The United Auto Workers and the International Association of Machinists and Aerospace Workers both allege that Peoria, Illinois-based Caterpillar violated the terms of their contracts by unilaterally banning smoking on the company’s property. The unions, which filed their charges separately, say employees have had the smoking privilege detailed in their contract for 60 years.
Employers have been increasingly willing to engage with employees—and now unions—in a battle that pits the right to smoke versus the health and financial costs of doing so. A number of employers have already made smoking, on or off the job, an offense that could lead to termination.
Whirlpool Corp. in Evansville, Indiana, recently suspended 39 workers who lied about their smoking habits on health insurance forms to avoid paying more on their health care premiums. Johnson & Johnson faced grumbling employees when the company outlawed smoking on its property more than a year and a half before Caterpillar.
While labor unions are fighting Caterpillar’s anti-smoking policy, the heavy-machine manufacturer may have state law on its side. Caterpillar’s new policy comes six months after Illinois enacted a law that bans smoking in the workplace. The law makes it illegal to smoke inside buildings and within 15 feet of office entrances, exits and ventilation ducts.
Union officials say Caterpillar’s ban goes further than state law. The company has prohibited smoking anywhere on its property regardless of how close a person is to a building. Such a policy change must first be agreed to through collective bargaining, a lawyer representing the UAW says.
“There’s a legal obligation that the union is seeking to uphold and vindicate,” says Stanley Eisenstein of Chicago-based firm Katz, Friedman, Eagle, Eisenstein, Johnson & Bareck.
Caterpillar spokeswoman Rachel Potts would not comment on the charges except to say the company “is committed to creating and maintaining the safest and healthiest work environment.”
Eisenstein says the union filed a second charge June 2 after at least one union worker was suspended indefinitely for violating the company’s no-smoking policy.

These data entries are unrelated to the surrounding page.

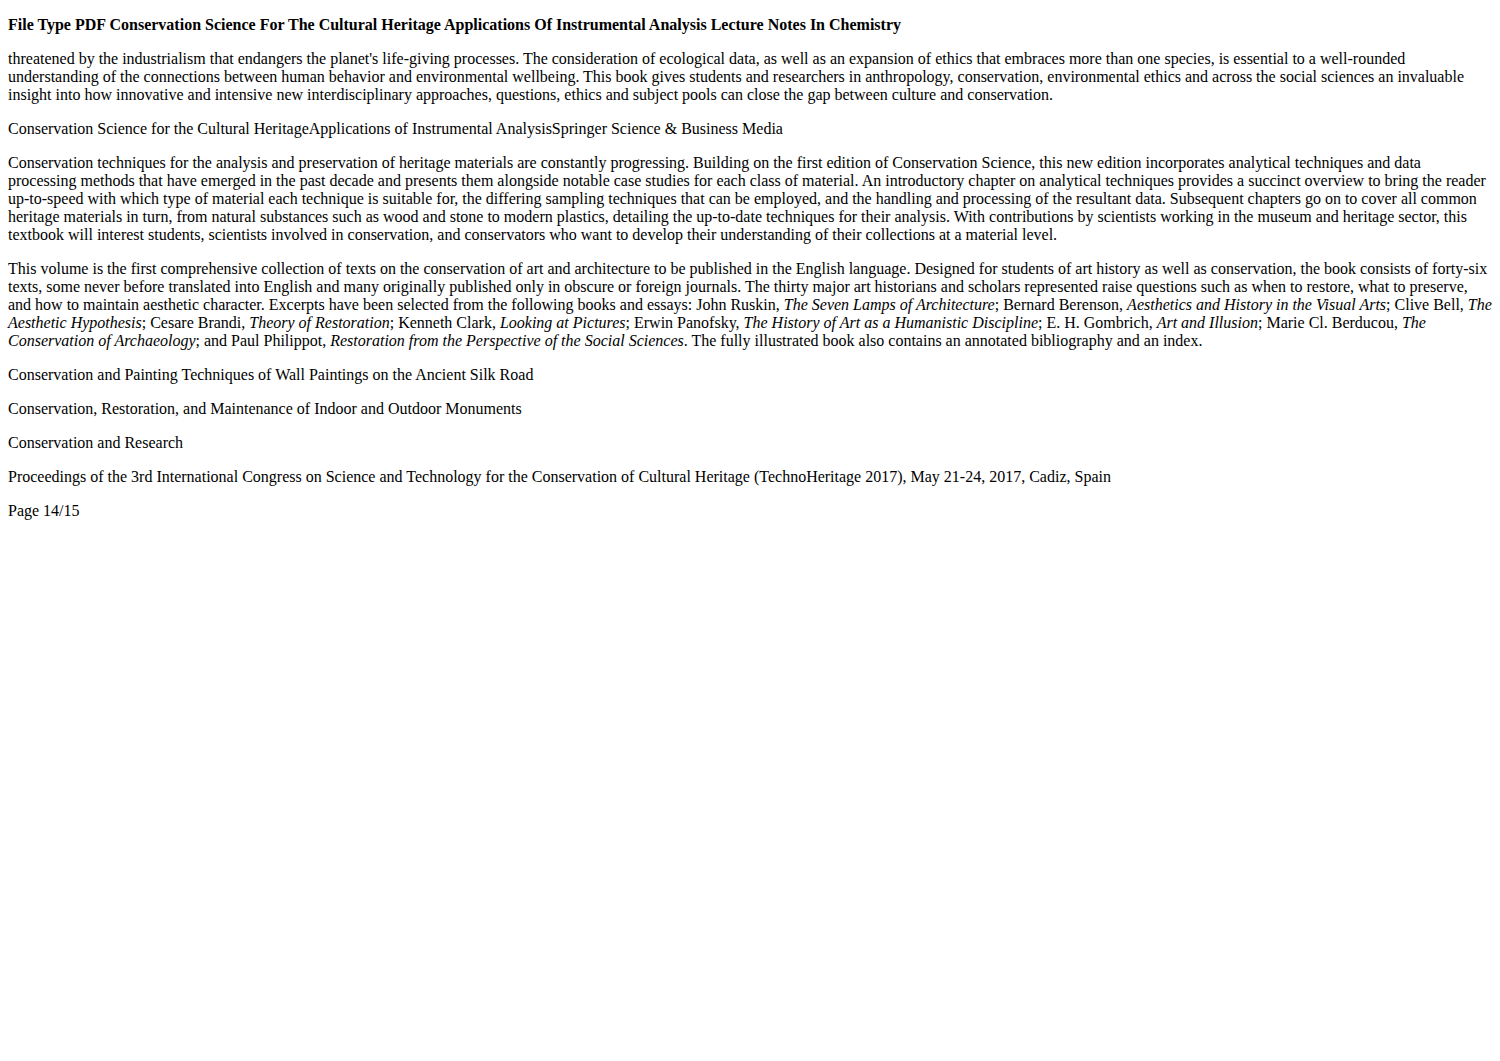File Type PDF Conservation Science For The Cultural Heritage Applications Of Instrumental Analysis Lecture Notes In Chemistry
threatened by the industrialism that endangers the planet's life-giving processes. The consideration of ecological data, as well as an expansion of ethics that embraces more than one species, is essential to a well-rounded understanding of the connections between human behavior and environmental wellbeing. This book gives students and researchers in anthropology, conservation, environmental ethics and across the social sciences an invaluable insight into how innovative and intensive new interdisciplinary approaches, questions, ethics and subject pools can close the gap between culture and conservation.
Conservation Science for the Cultural HeritageApplications of Instrumental AnalysisSpringer Science & Business Media
Conservation techniques for the analysis and preservation of heritage materials are constantly progressing. Building on the first edition of Conservation Science, this new edition incorporates analytical techniques and data processing methods that have emerged in the past decade and presents them alongside notable case studies for each class of material. An introductory chapter on analytical techniques provides a succinct overview to bring the reader up-to-speed with which type of material each technique is suitable for, the differing sampling techniques that can be employed, and the handling and processing of the resultant data. Subsequent chapters go on to cover all common heritage materials in turn, from natural substances such as wood and stone to modern plastics, detailing the up-to-date techniques for their analysis. With contributions by scientists working in the museum and heritage sector, this textbook will interest students, scientists involved in conservation, and conservators who want to develop their understanding of their collections at a material level.
This volume is the first comprehensive collection of texts on the conservation of art and architecture to be published in the English language. Designed for students of art history as well as conservation, the book consists of forty-six texts, some never before translated into English and many originally published only in obscure or foreign journals. The thirty major art historians and scholars represented raise questions such as when to restore, what to preserve, and how to maintain aesthetic character. Excerpts have been selected from the following books and essays: John Ruskin, The Seven Lamps of Architecture; Bernard Berenson, Aesthetics and History in the Visual Arts; Clive Bell, The Aesthetic Hypothesis; Cesare Brandi, Theory of Restoration; Kenneth Clark, Looking at Pictures; Erwin Panofsky, The History of Art as a Humanistic Discipline; E. H. Gombrich, Art and Illusion; Marie Cl. Berducou, The Conservation of Archaeology; and Paul Philippot, Restoration from the Perspective of the Social Sciences. The fully illustrated book also contains an annotated bibliography and an index.
Conservation and Painting Techniques of Wall Paintings on the Ancient Silk Road
Conservation, Restoration, and Maintenance of Indoor and Outdoor Monuments
Conservation and Research
Proceedings of the 3rd International Congress on Science and Technology for the Conservation of Cultural Heritage (TechnoHeritage 2017), May 21-24, 2017, Cadiz, Spain
Page 14/15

Eisenstein says the union believes its workers are being unfairly targeted for violating the smoking ban.
Will Vance, an official with the National Labor Relations Board in Peoria, says the agency will determine whether the company implemented the smoking ban to comply with state law or if it constituted a change in work conditions without consulting the union. He expects the board to respond to the charges by the end of June.